İlginç bir şekilde, çatışmatoloji ve ekonomi arasında bazı paralellikler çizerek, bu soruya bir cevap vermek mümkündür. Savaşın sadece Azerbaycan ve Ermenistan arasında yürütülmesi ve dışarıdan müdahale olmaması, kaçınılmaz olarak ekonomik ilişkilerin devlet müdahalesi olmaksızın sadece arz ve talep temelinde kurulduğu liberal ekonomi teorisini akla getiriyor. Bu teorinin savunucularına göre, bu durumda piyasa, 18. yüzyıl İskoç filozofu ve ekonomisti Adam Smith tarafından ortaya atılan bir metafor olan "görünmez el" tarafından düzenlenecektir. Liberalizm, “görünmez eli”, serbest bir piyasadaki mal arz ve talebinin otomatik olarak dengeye ulaşmasına yardımcı olan gözlemlenemeyen bir piyasa gücü olarak tanımlar. Bu teori aynı zamanda, ekonomik faaliyetteki eksikliklerin ve krizlerin, saf piyasa ilkelerine dayanan "görünmez bir el" aracılığıyla etkin bir şekilde çözülebileceği fikrini desteklemektedir. Öte yandan, hükümetin ekonomiye müdahalesinin bazı düzenleyici etkileri olsa da, sürdürülebilir ve uzun ömürlü olmayacaktır. Piyasanın kendi kendini düzenlemesi ekonomik istikrarın bir koşuludur.
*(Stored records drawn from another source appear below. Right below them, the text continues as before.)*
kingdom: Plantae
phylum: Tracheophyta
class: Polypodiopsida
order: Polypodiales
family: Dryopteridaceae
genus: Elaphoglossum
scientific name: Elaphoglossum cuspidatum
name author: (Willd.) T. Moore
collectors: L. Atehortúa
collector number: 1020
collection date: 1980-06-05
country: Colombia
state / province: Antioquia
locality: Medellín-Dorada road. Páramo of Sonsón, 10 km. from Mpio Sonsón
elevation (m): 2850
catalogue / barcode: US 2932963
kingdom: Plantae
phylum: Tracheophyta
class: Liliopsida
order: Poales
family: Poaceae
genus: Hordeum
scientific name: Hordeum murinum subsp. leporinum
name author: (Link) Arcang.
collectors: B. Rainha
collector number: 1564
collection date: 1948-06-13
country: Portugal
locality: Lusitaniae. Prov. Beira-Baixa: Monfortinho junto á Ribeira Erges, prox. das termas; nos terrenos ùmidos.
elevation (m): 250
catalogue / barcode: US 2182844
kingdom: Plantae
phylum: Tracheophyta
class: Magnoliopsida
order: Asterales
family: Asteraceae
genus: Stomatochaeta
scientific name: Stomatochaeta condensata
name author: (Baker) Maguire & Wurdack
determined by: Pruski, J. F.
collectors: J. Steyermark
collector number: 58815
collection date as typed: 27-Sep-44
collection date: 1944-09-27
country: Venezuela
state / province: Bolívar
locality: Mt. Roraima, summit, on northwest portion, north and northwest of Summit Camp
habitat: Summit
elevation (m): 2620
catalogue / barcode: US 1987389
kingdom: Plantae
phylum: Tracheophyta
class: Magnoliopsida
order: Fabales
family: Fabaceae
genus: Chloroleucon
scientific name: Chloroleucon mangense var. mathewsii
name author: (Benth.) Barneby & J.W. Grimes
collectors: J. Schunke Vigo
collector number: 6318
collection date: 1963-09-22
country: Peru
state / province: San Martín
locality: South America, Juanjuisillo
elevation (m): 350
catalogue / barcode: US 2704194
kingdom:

Tüm eksikliklerine ve eleştirilerine rağmen, bu teori belki de Dağlık Karabağ sorununa bu aşamada uygulanacak en iyi çözümdür.

Bölgede doğal denge ancak uluslararası sınırların karşılıklı olarak tanınması ve yeniden tesis edilmesi ile mümkündür. Bu temelleri sağlamadan, herhangi bir dış müdahale veya çatışmayı yeniden dondurmaya yönelik girişimler kalıcı bir çözüm getirmeyecek ve sonunda gelecekte yeni savaşlara yol açacaktır.

Şimdiye kadar geçen ay yapılan savaşlar, Azerbaycan'ın bu savaşta kararlı zafere daha yakın olduğunu gösteriyor. Sonuç olarak, Ermenistan toprak taleplerinden kesin olarak vazgeçmek zorunda kalacak ve Azerbaycan ile daha fazla savaşa gerek bırakmayacak. Ermenistan'ın Azerbaycan'a karşı devasa demografik, ekonomik ve askeri uçurumunun yanı sıra Azerbaycan'ın Ermenistan topraklarına yönelik herhangi bir iddiasının olmaması, gelecekte iki ülke arasında yeni bir savaşı engelleyecektir.

Dolayısıyla, kulağa acı verici gelse de, dünya gerçekten bölgede kalıcı bir barış istiyorsa, artık tek yol, savaşan tarafların kendi aralarında gerekli dengeyi bulmalarına izin vermektir. Liberallerin güzelce özetlediği gibi, "Laissez-faire, bırakın geçenler". Ve pek çok kişinin pek olası olmadığını düşündüğü barış ve istikrar çok da uzakta olmayacak.

Yukarıdaki makalede ifade edilen tüm görüşler yalnızca yazara aittir ve herhangi bir görüşü yansıtmamaktadır. AB Reporter.

Bu makaleyi paylaş:

EU Reporter, çok çeşitli bakış açılarını ifade eden çeşitli dış kaynaklardan makaleler yayınlamaktadır. Bu makalelerde alınan pozisyonlar mutlaka EU Reporter'ınkiler değildir.